Utility specific information regarding equipment and maintenance programs has been redacted, rendering this view-only.
The use case is classification of electric plant (utility) equipment failure mitigation strategies into general categories to identify trends and deficiencies.
This model classifies recods in the free-text 'Mitigation' field of a plant equipment database (71,000 records) into based on 'Mitigation' strategy type. Records are binned into one or multiple of the following classes:
- maintenance
- operational
- physical_barrier
- design_and_engineering
- supply_chain
- unknown
The NLP classifier applies a Linear Support Vector Classification (SVC) algorithm (https://scikit-learn.org/stable/modules/generated/sklearn.svm.LinearSVC.html).
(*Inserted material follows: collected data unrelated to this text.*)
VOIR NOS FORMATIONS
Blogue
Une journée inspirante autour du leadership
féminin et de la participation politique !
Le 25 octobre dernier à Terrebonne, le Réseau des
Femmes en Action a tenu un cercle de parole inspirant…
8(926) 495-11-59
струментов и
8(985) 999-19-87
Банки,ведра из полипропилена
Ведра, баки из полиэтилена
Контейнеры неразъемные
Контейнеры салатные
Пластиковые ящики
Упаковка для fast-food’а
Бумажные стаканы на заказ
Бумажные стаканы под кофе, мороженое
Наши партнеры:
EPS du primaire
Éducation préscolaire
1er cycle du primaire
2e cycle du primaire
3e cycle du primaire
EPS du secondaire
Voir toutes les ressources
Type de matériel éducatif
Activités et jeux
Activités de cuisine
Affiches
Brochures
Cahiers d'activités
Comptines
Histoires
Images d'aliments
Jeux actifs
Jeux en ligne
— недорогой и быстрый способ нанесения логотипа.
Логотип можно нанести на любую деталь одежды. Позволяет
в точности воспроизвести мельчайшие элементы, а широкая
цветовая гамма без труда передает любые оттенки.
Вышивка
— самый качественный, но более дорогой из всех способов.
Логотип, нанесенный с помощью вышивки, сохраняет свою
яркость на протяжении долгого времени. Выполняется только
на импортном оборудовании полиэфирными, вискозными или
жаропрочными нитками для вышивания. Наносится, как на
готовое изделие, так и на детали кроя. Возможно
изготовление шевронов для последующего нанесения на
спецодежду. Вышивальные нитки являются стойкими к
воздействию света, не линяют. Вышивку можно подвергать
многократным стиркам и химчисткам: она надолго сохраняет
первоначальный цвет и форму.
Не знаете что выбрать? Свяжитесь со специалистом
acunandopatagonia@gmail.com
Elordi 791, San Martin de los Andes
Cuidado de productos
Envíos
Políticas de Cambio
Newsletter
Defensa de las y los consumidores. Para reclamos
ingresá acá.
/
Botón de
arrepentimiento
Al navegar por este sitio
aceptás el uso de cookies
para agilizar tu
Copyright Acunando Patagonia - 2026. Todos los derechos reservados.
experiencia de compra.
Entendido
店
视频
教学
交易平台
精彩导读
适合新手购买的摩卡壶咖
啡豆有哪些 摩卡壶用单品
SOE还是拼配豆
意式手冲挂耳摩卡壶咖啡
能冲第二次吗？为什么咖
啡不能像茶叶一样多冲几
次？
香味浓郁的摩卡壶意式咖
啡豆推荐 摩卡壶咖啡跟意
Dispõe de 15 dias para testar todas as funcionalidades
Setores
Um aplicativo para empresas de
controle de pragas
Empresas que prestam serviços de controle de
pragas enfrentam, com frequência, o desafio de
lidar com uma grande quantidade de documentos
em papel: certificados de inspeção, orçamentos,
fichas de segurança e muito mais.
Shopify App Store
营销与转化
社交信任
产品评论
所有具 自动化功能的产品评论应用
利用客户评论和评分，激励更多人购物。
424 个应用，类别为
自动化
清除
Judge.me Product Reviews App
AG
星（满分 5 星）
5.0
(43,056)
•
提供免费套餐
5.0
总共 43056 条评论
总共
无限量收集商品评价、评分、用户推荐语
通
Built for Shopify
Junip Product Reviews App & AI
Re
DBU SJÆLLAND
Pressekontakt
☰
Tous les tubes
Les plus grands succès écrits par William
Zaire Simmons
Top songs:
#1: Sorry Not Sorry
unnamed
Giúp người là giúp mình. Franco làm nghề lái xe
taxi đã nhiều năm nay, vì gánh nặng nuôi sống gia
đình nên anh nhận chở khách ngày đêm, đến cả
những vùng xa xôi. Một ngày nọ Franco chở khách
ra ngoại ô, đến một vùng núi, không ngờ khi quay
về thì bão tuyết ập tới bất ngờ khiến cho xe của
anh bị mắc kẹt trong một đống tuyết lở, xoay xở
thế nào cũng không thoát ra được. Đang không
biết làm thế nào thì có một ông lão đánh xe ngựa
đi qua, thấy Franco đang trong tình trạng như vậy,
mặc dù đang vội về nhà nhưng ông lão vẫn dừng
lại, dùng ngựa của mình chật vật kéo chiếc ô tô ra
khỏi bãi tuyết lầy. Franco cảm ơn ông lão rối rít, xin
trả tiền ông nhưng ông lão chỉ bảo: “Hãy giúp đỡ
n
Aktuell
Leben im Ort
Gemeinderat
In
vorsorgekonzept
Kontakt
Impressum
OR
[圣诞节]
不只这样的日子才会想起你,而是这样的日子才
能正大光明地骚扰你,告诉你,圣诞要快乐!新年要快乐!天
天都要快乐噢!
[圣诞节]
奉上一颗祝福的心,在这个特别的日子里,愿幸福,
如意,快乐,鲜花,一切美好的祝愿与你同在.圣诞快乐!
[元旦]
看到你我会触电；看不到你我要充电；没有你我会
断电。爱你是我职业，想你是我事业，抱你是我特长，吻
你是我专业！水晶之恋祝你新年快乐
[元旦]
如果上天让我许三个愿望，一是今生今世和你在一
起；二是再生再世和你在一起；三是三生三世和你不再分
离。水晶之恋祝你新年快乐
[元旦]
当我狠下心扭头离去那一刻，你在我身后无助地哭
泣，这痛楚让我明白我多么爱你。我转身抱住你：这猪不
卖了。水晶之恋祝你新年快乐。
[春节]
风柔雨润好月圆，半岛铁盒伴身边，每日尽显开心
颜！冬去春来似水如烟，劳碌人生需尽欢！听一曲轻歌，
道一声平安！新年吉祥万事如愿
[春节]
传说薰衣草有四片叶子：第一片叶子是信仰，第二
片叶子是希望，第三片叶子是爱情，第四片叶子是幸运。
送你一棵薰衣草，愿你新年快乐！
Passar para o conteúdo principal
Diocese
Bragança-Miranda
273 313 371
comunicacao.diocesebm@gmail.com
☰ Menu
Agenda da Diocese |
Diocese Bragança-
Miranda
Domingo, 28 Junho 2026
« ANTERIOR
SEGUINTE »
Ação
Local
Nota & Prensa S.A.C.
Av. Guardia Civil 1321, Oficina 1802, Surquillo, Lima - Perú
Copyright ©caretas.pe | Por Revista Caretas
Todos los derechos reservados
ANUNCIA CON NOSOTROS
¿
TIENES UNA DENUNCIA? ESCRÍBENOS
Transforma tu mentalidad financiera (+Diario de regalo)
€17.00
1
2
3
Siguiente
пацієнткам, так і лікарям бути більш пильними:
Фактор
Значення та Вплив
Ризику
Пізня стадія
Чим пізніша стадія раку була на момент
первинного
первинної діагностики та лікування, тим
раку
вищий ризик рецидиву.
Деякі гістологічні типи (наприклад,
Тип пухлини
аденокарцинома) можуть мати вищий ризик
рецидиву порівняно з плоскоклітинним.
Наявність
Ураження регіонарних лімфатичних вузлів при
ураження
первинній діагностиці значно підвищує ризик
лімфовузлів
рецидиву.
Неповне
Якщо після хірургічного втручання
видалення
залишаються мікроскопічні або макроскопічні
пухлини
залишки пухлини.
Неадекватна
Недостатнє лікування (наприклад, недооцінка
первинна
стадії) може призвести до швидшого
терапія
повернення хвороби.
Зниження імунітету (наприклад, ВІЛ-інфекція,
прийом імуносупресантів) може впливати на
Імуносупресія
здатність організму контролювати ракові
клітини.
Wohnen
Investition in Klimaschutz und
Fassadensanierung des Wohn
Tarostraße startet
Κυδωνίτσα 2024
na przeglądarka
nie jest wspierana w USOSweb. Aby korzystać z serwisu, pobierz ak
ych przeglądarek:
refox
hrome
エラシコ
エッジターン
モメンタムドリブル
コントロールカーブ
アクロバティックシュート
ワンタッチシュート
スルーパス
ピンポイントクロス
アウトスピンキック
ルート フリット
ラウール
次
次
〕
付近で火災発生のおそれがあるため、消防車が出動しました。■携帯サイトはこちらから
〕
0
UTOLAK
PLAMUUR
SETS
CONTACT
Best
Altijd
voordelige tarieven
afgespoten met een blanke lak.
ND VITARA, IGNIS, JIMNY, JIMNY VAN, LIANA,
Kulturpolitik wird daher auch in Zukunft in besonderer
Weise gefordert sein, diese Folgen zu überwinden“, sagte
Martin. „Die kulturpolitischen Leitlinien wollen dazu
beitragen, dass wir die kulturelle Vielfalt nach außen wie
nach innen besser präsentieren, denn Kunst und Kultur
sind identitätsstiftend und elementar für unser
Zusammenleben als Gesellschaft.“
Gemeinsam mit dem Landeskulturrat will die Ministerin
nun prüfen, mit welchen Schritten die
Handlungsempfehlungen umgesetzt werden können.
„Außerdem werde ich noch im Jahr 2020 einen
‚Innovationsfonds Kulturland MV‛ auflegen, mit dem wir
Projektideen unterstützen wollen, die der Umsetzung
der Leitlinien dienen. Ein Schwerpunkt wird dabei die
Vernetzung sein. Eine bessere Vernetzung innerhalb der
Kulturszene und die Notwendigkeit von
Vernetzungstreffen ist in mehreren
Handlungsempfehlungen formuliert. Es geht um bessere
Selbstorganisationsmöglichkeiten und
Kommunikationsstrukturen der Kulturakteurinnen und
LVSC was selected based on trials using a number of text-classification algorithms, including:
- Random Forrest
- Naive Bayes
- Linear Regression
Moreover, this classifier applies a multi-label, "One vs Rest" (also known as 'binomial classifiication') strategy, which iteratively applies a seperate LVSM classifier for each label.
- Clone the repository
git clone https://github.com/ANMillerIII/LVSM.git
- Initialize and activate vitual environment
py -m venv venv
./venv/Scripts/activate
- Install dependencies
py -m pip install requirements.txt -r
- Switch to "LVSM" directory
cd LVSM
To run the 'Mitigation' classifier
py ./1_mitigation/mitigation_model.py
Prediction output will be in the respective 'out' directories
- 'train_set' data set is used based on naive string matching with some oversight. This should be improved by manually classifying a greater sample of 'Mitigation' fields by hand.
- Accuracy is not a meaningful metric for the 'apply_set' data, since the model is used to make predictions (i.e., must spot check manually)
- Foreign-language entries are classified with low fidelity due to lack of manual classification.
- 'train_set' data (3,569 records) are not classified by NLP, but rather string-matching/manually with inherent biases.